It also happens to be the only (even theoretically) logistically feasible way to finance truly high quality science on other planets in our solar system.
Sure, we can send probes, but there are a lot of sacrifices with sending those. The number of experiments they can run is limited. The instruments they carry is limited. The terrain they can navigate is limited. .. ... On and on and on.
Lowering mission costs through establishing permanent space presence, and maintaining that permanent space presence through leveraging billionaire vacationing and asteroid mining operations, is how you get there.
Getting a reliable resource pool (even an expensive one) for useful materials like iridium (which as a number of interesting materials science and semiconductor manufacture applications) would enable new categories of fancy products to be made, that ordinary people like you and I could get to enjoy.

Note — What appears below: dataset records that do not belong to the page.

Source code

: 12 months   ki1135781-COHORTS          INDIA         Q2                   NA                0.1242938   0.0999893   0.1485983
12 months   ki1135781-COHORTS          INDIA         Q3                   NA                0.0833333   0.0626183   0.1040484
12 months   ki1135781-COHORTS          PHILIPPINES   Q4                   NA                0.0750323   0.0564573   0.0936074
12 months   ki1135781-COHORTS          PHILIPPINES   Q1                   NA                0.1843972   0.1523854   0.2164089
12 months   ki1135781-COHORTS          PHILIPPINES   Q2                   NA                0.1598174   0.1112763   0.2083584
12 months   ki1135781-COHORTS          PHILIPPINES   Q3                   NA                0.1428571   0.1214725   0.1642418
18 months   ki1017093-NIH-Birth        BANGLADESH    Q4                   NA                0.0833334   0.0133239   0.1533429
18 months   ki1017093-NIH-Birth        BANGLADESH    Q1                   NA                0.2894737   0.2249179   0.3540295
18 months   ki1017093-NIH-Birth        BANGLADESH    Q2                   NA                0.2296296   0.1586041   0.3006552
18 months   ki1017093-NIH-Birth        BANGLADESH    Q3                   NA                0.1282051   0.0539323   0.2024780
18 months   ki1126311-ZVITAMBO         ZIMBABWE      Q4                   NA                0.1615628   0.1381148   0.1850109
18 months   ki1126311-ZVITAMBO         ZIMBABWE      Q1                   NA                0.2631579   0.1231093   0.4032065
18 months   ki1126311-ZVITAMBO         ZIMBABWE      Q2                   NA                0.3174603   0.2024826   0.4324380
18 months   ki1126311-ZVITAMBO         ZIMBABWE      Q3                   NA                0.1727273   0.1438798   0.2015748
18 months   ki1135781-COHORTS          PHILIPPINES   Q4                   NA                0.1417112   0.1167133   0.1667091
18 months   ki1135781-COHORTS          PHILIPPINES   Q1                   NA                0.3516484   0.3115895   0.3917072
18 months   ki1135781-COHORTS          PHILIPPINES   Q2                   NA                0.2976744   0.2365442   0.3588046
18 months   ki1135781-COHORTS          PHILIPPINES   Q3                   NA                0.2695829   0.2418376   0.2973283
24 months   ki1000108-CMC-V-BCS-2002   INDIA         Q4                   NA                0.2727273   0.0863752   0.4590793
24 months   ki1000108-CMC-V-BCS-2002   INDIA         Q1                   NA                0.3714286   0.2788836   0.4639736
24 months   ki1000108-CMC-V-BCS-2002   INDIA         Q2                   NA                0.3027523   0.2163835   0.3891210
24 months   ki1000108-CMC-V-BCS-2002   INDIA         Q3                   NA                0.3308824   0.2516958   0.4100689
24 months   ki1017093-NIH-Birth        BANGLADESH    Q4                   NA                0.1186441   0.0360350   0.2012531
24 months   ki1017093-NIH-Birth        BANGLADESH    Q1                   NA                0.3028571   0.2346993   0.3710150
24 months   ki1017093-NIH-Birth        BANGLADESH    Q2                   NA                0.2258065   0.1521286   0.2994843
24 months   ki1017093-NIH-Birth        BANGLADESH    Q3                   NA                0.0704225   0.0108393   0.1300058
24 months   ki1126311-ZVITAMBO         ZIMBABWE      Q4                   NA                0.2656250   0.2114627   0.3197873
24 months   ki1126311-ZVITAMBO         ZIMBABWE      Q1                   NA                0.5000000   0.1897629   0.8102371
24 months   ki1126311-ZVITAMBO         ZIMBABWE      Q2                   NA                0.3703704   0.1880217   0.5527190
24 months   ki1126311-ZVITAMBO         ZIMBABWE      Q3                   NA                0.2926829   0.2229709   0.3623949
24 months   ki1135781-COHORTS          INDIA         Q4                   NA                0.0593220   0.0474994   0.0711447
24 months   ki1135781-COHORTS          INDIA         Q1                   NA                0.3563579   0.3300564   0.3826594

There would be a wealth of ancillary benefits to the thing, should it be successful.
Again, we dont know if it will be or not, because we really dont have any actuarial tables to make estimates from. Initial estimates will be very liberal on costs, because of those unknowns. Establishing true feasibility based on those padded estimates is not consistent with a true reality-- But again, we dont KNOW what the true reality even IS. We can only know that after attempting it.
The best way to look at this is the planning stage for a very expensive and dangerous experiment, being undertaken because there is potential for a dramatic change in human history riding on its success or failure.
@palazzo
Your position is one of perfect safety-- You cannot be wrong in it. Since the information you demand does not exist, you can comfortably assert that it is easier on earth, because you do have numbers for that. With the same stroke, you remove any attempt to collect the data that would contra-indicate your assessment.
One of the reasons to attempt a permanent space presence, is to know what those recurring and actuarial costs of operating one actually are, and to know if further development along that line is reasonable or not. Right now there is insufficient data to know.